One exception: the built-in HR Persona processes queries through a remote webAI-hosted service, not on-device inference. See connected personas for details.
Inference backends
webAI supports three inference backends. The system automatically selects the best one based on your hardware, or you can choose manually.- WebGPU
- MLX
- llama.cpp
Browser-native GPU inference. Works on any platform with a supported browser (Chrome 113+, Edge 113+). This is the default backend in browser mode.
- Runs in the browser — no native app required
- Uses your GPU via the WebGPU API
- Best for: quick setup, cross-platform compatibility
WebGPU support varies by device. Older GPUs or browsers without WebGPU will fall back to llama.cpp if running in the desktop app.
Automatic backend routing
When you load a model, the system profiles your device and selects the best backend automatically:Device profiling
The system checks your available memory, GPU capabilities, and platform (macOS, browser, etc.).
Backend selection
Based on the profile, it selects WebGPU, MLX, or llama.cpp — prioritizing speed and model compatibility.
Model tiers
Models are organized into tiers based on size and the memory required to run them. The system recommends a tier based on your device’s capabilities.MLX models (Apple Silicon)
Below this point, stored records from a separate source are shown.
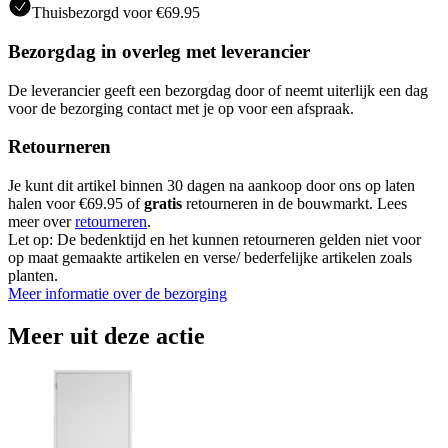
Thuisbezorgd voor €69.95
Bezorgdag in overleg met leverancier
De leverancier geeft een bezorgdag door of neemt uiterlijk een dag
voor de bezorging contact met je op voor een afspraak.
Retourneren
Je kunt dit artikel binnen 30 dagen na aankoop door ons op laten
halen voor €69.95 of
gratis
retourneren in de bouwmarkt. Lees
meer over
retourneren
.
Let op: De bedenktijd en het kunnen retourneren gelden niet voor
op maat gemaakte artikelen en verse/ bederfelijke artikelen zoals
planten.
Meer informatie over de bezorging
Meer uit deze actie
| Tier | Model | Memory required |
|---|---|---|
| 1 | Gemma 3n E2B | 4 GB |
| 2 | Gemma 3n E4B / Qwen3 4B | 8 GB |
| 3 | Qwen3 8B | 16 GB |
| 4 | Qwen3 32B | 32 GB |
| 5 | Qwen3 235B | 64+ GB |
llama.cpp models (CPU)
| Tier | Model | Memory required |
|---|---|---|
| 1 | Qwen3 0.6B | 4 GB |
| 2 | Qwen3 4B | 6 GB |
| 3 | Qwen3 8B / Gemma 3 12B | 16 GB |
| 4 | Qwen3 32B | 32 GB |
| 5 | Llama 3.3 70B | 64+ GB |
WebGPU models (Browser)
| Tier | Model | GPU memory required |
|---|---|---|
| 1 | Qwen3 1.7B | 4 GB |
| 2 | Qwen3 4B | 8 GB |
| 3 | Qwen3 8B | 16 GB |
| 4 | Qwen3 14B | 32 GB |
| 5 | Qwen3 32B | 32+ GB |
WebGPU model availability depends on your device’s GPU memory. The system automatically falls back to smaller models if a tier can’t be loaded. For the largest models, use the desktop app with MLX or llama.cpp.
LoRA adapters
LoRA (Low-Rank Adaptation) adapters let you customize a model’s behavior without downloading an entirely new model. Adapters are small files that layer on top of a base model to specialize it for a particular domain or style.Available adapters
| Adapter | Base model | Purpose |
|---|---|---|
| Chatbot LoRA | 0.5B | General conversational improvements |
| PubMedQA LoRA | 0.5B | Medical and biomedical Q&A |
| QwQ Creative LoRA | 0.5B | Creative writing and storytelling |
| Math LoRA | 0.6B | Mathematical reasoning |
| UltraChat SFT | 1.7B | Instruction following |
| SFT LoRA | 1.7B | Supervised fine-tuning |
| DPO LoRA | 1.7B | Alignment and preference optimization |
Idle management
To conserve resources, the AI runtime automatically manages model lifecycle:- Soft timeout (2 minutes) — If no requests are made, the runtime begins preparing to release resources.
- Hard timeout (5 minutes) — The model is fully unloaded from memory.
- Instant reload — When you send a new message, the model loads back automatically.